TASK OBJECTIVE >> Express the lines starting with the one containing "right shoulder: (619, 292, -5)" and going on through the one containing "left ankle: (569, 699, 6)" as a Markdown table with the columns Row and Line, numbering each row and leaving out any blank lines.

Named joint coordinates

- Opening Delimiter -

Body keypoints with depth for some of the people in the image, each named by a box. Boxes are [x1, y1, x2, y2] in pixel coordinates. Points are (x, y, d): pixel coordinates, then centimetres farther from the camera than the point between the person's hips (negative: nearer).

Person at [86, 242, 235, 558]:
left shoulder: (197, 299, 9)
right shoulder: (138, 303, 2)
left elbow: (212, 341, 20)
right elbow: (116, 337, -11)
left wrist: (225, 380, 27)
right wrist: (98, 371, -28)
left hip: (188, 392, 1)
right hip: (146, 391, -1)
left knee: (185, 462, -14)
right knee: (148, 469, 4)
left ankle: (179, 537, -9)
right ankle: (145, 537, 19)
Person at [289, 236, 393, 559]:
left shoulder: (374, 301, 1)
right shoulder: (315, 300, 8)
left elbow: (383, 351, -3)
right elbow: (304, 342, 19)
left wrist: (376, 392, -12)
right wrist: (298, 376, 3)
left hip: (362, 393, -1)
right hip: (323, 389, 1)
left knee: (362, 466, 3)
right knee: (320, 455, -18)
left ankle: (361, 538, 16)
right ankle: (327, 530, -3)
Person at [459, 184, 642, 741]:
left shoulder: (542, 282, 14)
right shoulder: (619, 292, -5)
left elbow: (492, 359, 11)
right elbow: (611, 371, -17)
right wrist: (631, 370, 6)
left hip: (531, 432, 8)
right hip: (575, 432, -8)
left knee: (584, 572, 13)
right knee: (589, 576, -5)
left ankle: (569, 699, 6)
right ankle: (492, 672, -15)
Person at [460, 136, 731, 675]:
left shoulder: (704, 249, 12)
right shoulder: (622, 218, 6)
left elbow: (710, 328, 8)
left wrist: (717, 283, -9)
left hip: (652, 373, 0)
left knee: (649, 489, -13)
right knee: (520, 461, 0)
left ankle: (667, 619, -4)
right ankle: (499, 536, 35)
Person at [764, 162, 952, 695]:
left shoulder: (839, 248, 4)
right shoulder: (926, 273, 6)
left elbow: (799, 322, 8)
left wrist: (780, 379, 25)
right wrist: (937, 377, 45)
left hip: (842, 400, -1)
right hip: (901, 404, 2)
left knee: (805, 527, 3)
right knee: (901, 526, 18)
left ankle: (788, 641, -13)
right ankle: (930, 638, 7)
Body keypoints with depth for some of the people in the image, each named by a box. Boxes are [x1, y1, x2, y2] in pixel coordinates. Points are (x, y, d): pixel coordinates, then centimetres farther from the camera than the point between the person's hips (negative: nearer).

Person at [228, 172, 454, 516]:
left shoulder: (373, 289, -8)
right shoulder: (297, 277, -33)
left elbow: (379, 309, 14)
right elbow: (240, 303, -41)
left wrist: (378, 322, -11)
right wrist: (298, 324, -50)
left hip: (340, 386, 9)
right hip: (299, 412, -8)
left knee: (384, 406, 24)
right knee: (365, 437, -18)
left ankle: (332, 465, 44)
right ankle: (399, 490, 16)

- Closing Delimiter -
- Opening Delimiter -

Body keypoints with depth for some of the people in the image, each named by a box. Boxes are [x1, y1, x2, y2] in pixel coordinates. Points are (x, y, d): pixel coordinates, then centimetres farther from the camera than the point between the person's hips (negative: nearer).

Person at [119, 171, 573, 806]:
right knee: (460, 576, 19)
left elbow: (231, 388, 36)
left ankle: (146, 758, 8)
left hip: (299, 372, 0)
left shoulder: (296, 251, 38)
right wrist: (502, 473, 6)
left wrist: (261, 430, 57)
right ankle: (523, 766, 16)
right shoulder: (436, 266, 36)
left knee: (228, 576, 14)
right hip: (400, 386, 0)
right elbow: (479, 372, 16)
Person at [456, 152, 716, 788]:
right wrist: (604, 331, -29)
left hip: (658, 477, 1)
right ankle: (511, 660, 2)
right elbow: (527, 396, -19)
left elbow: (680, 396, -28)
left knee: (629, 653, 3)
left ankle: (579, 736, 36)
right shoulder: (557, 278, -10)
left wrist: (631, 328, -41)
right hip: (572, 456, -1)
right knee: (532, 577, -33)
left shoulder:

- Closing Delimiter -

RESULT OF THIS TASK >>
| Row | Line |
|---|---|
| 1 | right shoulder: (619, 292, -5) |
| 2 | left elbow: (492, 359, 11) |
| 3 | right elbow: (611, 371, -17) |
| 4 | right wrist: (631, 370, 6) |
| 5 | left hip: (531, 432, 8) |
| 6 | right hip: (575, 432, -8) |
| 7 | left knee: (584, 572, 13) |
| 8 | right knee: (589, 576, -5) |
| 9 | left ankle: (569, 699, 6) |